Edito : Pas assez de « bon État », trop de « mauvais État »

Depuis de nombreux mois, se développe presque partout en Europe une montée de colère diffuse contre le monde politique et les pouvoirs publics. Ce mécontentement prend diverses formes d’un pays à l’autre. Il résulte de nombreux facteurs ce qui rend encore plus difficile la tâche du monde politique qui ne sait comment gérer ce mécontentement. Notre pays est encore épargné mais le sentiment de frustration qui a saisi l’électeur lambda est de plus en plus perceptible. Il se traduit notamment par le refus d’engager des réformes alors que celles-ci n’ont jamais été aussi nécessaires et par une critique farouche de tous ceux qui remettent en cause la possibilité d’une fin de notre croissance. En Suisse, cette attitude se vérifie avec l’incapacité du parlement d’adopter une loi pour réduire le réchauffement climatique et par une fuite en avant avec des propositions de sous-enchères fiscales pour assurer notre compétitivité.

A l’échelle cantonale, nous assistons à des comportements semblables. Ainsi nos autorités entretiennent des projections économiques fondées sur les perspectives d’un Plan directeur complètement biaisé qui ne prend en compte ni les enjeux environnementaux, ni les bouleversements sociétaux. La décision du Grand Conseil de brader la zone agricole du Pré-du-Stand au Grand-Saconnex et de condamner à l’exil le dernier paysan de la commune, pour construire des bureaux et des terrains de sport dans un des lieux le plus pollué de la République en est un exemple. Et l’aberration de cette décision n’a pas pour autant dissuader une majorité de parlementaires de voter ce déclassement. Il en est de même avec les propositions du Conseil d’Etat qui postulent une sous-enchère fiscale pour rendre encore plus attrayant sur le plan démographique un espace vital déjà très restreint. Et cela sans réfléchir aux conséquences de cette politique sur la qualité de vie de nos concitoyens. Comme si inéluctablement, une croissance exponentielle représentait le meilleur moyen de répondre aux attentes des habitants de ce canton.

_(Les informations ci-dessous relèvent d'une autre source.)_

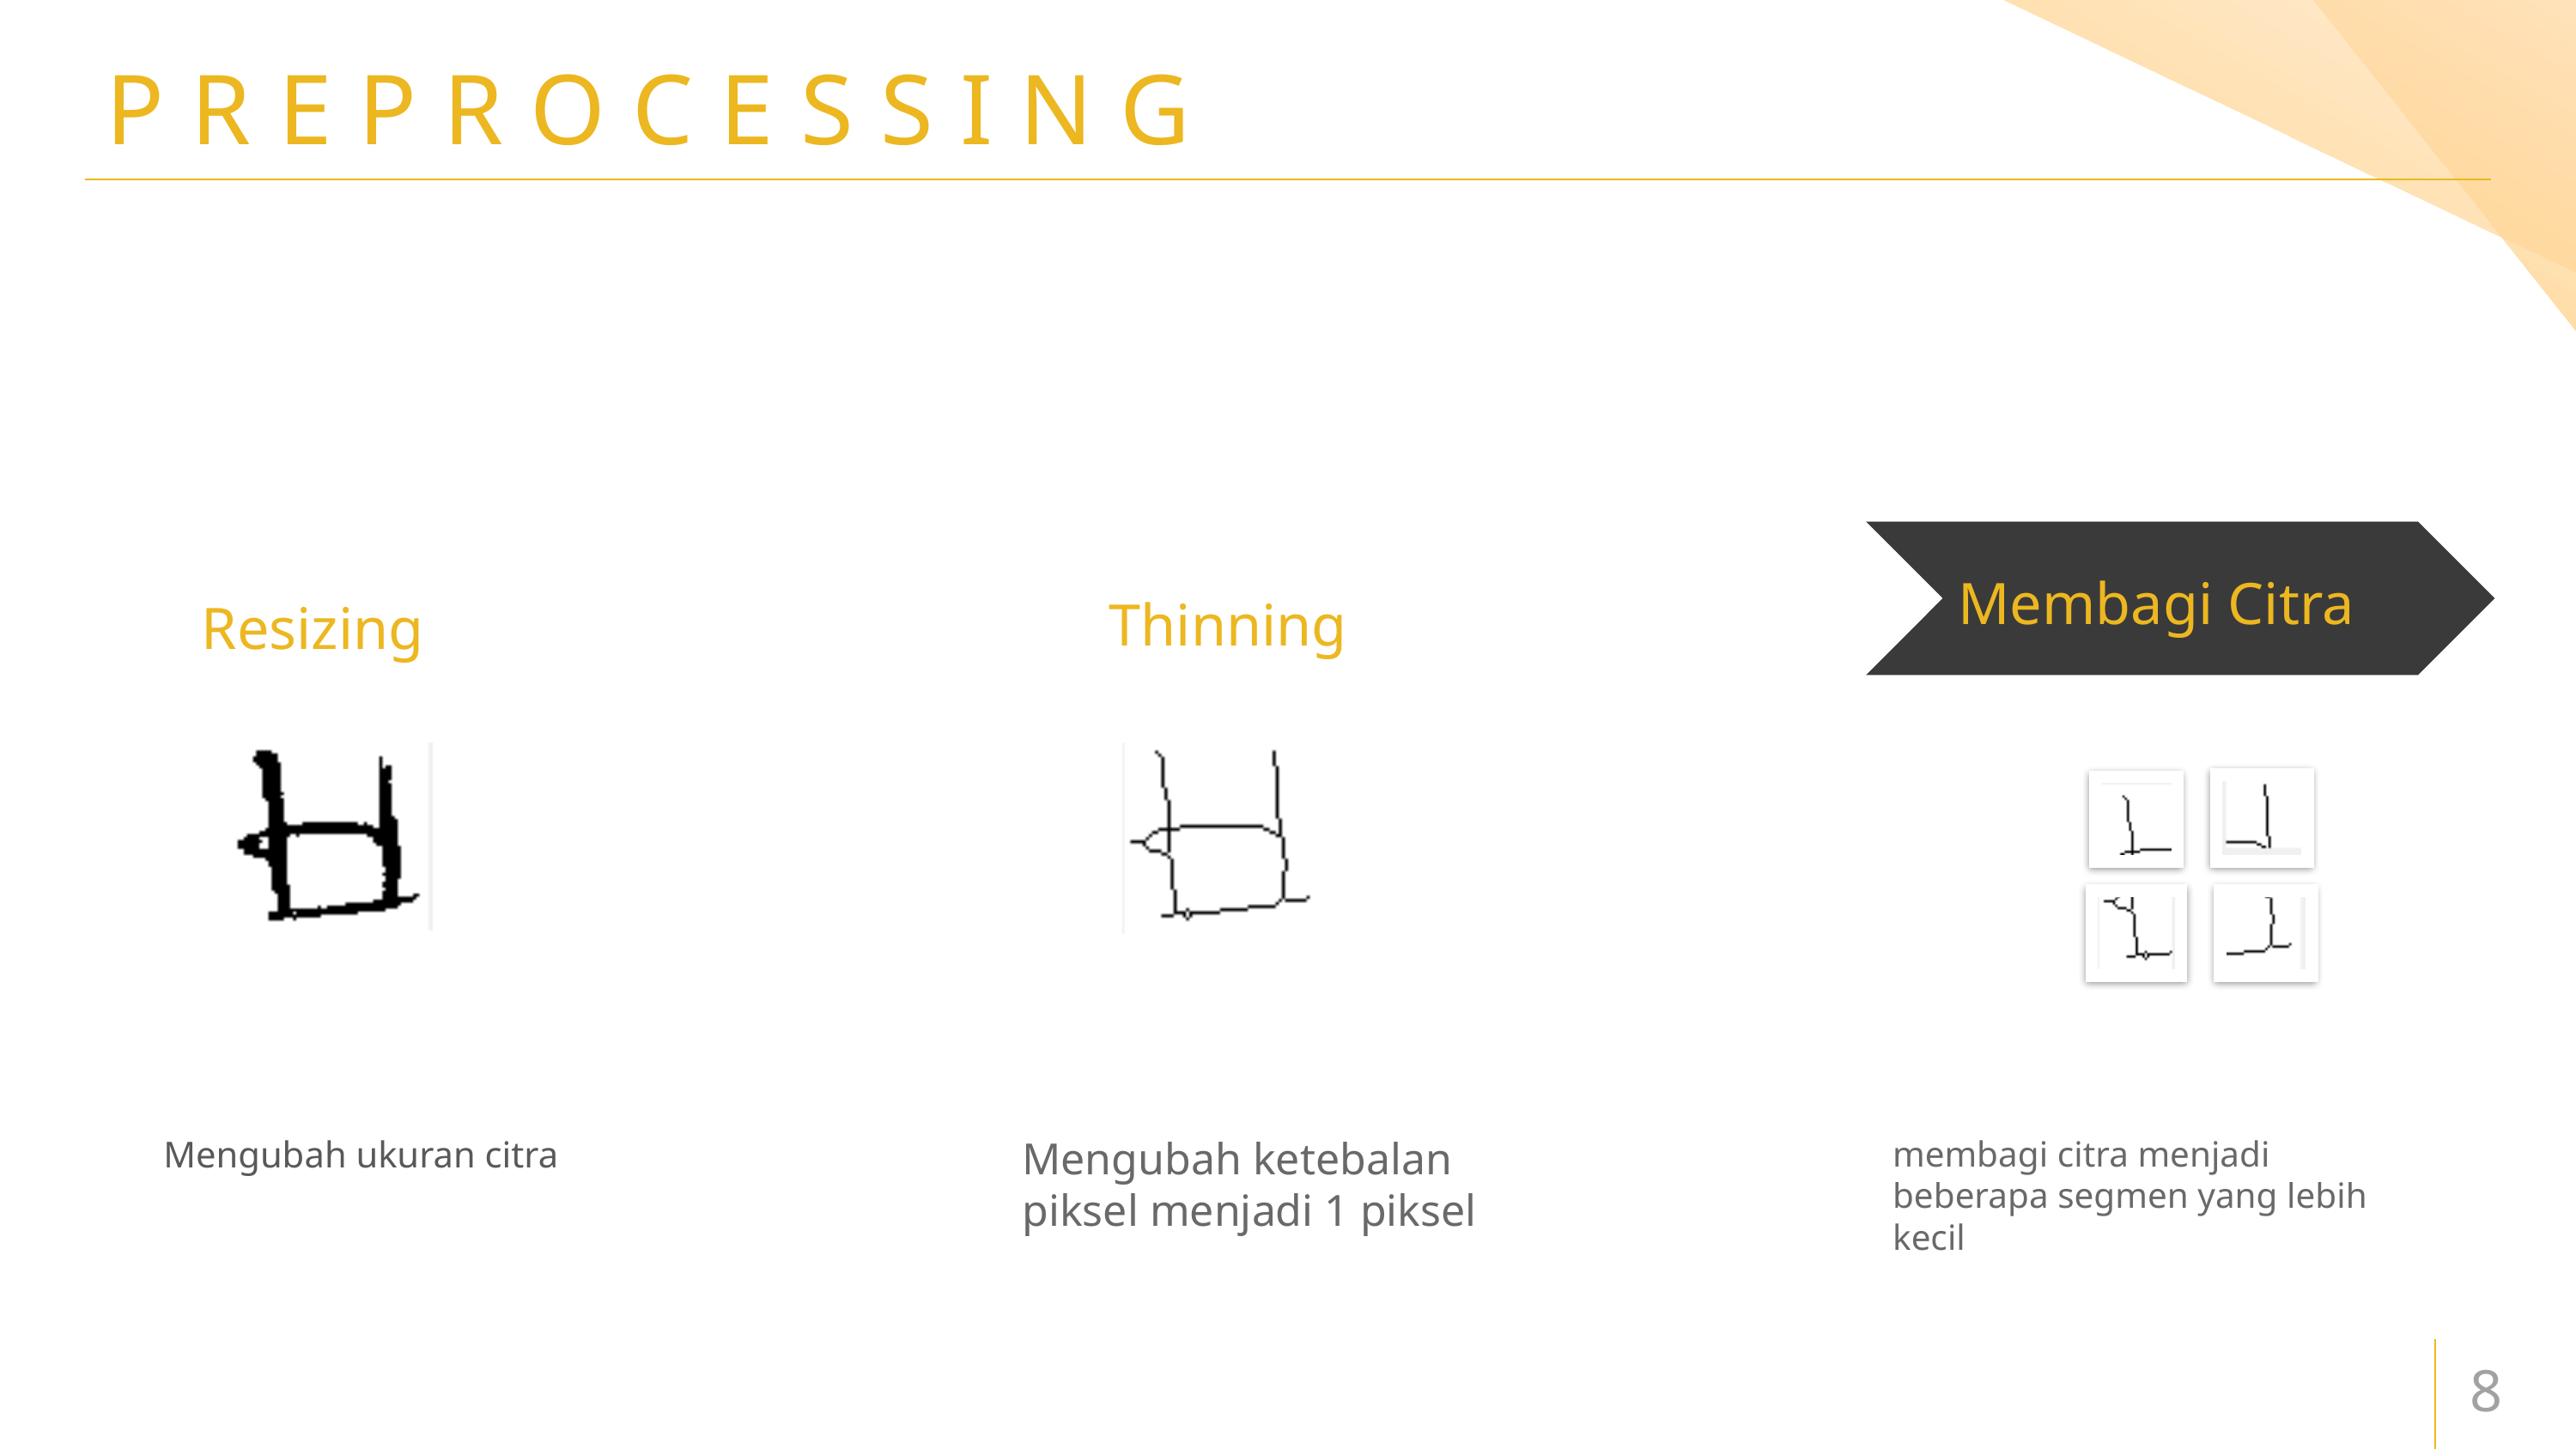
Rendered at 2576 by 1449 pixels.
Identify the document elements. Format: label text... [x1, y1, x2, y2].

list Mengubah ketebalan piksel menjadi 1 piksel [999, 1120, 1577, 1270]
picture [232, 743, 433, 931]
slide_number 8 [2446, 1350, 2575, 1428]
list Membagi Citra [1935, 540, 2382, 663]
title PREPROCESSING [83, 27, 2442, 186]
picture [1122, 743, 1323, 934]
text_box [2097, 780, 2306, 970]
list membagi citra menjadi beberapa segmen yang lebih kecil [1869, 1120, 2447, 1270]
text_box Thinning [1085, 561, 1533, 684]
list Resizing [178, 565, 625, 688]
text_box Mengubah ukuran citra [140, 1120, 718, 1270]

Sur le plan communal, le comportement de nos élus reste également figé sur des concepts d’aménagement totalement dépassés. L’exemple de la destruction projetée du dernier espace en Ville de Genève qui entretient encore un aspect villageois en est la meilleure illustration. Le Petit-Saconnex connaît l’une des densifications les plus fortes en Ville de Genève mais le Conseil administratif avec une majorité au Conseil municipal veut encore et encore détruire un espace traditionnel de petites villas et de jardins richement arborisés qui donne son cachet au village pour les remplacer par des barres sans âme qui anéantiront de manière irréversible ce qui fait le charme de ce coin de notre territoire. Cela avec la seule et unique idée qu’il faut impérativement bâtir pour répondre à une demande de logements sociaux artificiellement provoquée par des politiques fiscales mises en œuvre par ces mêmes autorités. Dans un autre quartier du Petit-Saconnex, le Conseil administratif s’est même opposé à la création d’un espace vert de sociabilité en obligeant les enfants à jouer dans la rue au milieu des véhicules !

Genève a mis en place en matière de promotion du logement social le pire système réglementaire imaginable en l’axant sur le seul objectif de maximiser la construction d’appartements. Ce faisant, il abandonne la responsabilité de de la qualité de l’habitat et de l’aménagement aux seuls promoteurs. Comme les marges bénéficiaires de ces derniers sont limitées, les promoteurs réduisent au maximum les coûts de la construction et de l’aménagement des nouveaux quartiers au détriment des futurs locataires. Il s’ensuit des logements de piètre qualité et très peu d’aménagements extérieurs. Cela aboutit à un dirigisme extrêmement lourd, contraignant et pusillanime sans que l’Etat – dont s’est pourtant la première obligation veille au bien-être des habitants. Un gâchis total qui en définitive accroît encore le mécontentement de la population. Il serait temps que les choses changent. Avec des pouvoirs publics qui prennent en compte à la fois les exigences de la transition écologique et les aspirations de la population pour une meilleure qualité de vie.